---------- Exercise material

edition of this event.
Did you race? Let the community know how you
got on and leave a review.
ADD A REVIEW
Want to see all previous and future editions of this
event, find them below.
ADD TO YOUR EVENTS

--------------------
---------- Exercise material

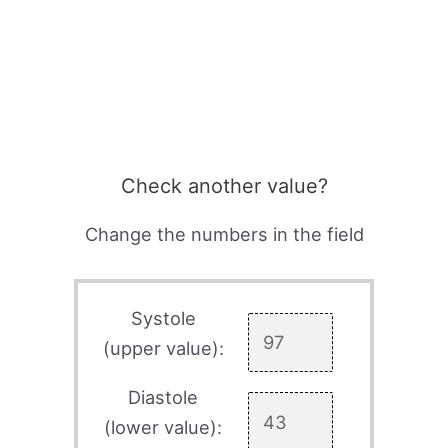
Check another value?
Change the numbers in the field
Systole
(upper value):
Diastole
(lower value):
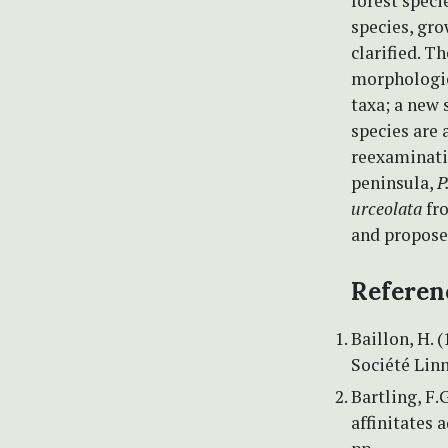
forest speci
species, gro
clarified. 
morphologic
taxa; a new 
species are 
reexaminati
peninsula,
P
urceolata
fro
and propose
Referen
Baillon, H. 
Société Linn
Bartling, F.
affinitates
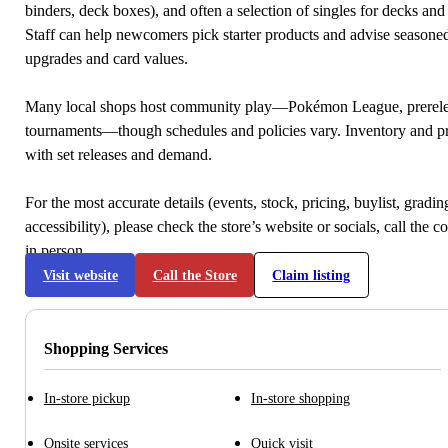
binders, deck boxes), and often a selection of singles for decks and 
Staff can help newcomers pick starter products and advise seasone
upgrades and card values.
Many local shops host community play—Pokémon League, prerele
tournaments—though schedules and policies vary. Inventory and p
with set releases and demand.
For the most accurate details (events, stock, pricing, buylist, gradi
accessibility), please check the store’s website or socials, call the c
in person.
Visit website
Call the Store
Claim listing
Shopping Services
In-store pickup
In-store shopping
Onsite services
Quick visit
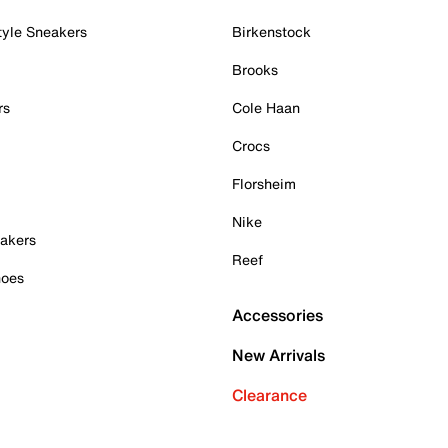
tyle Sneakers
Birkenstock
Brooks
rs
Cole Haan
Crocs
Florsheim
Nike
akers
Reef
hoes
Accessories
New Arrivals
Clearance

--------------------

Required action: Reproduce the lines of the records starting at "edition of this event." and ending at "ADD TO YOUR EVENTS", replacing "community" with "club" and leaving everything else unchanged.

Task result:
edition of this event.
Did you race? Let the club know how you
got on and leave a review.
ADD A REVIEW
Want to see all previous and future editions of this
event, find them below.
ADD TO YOUR EVENTS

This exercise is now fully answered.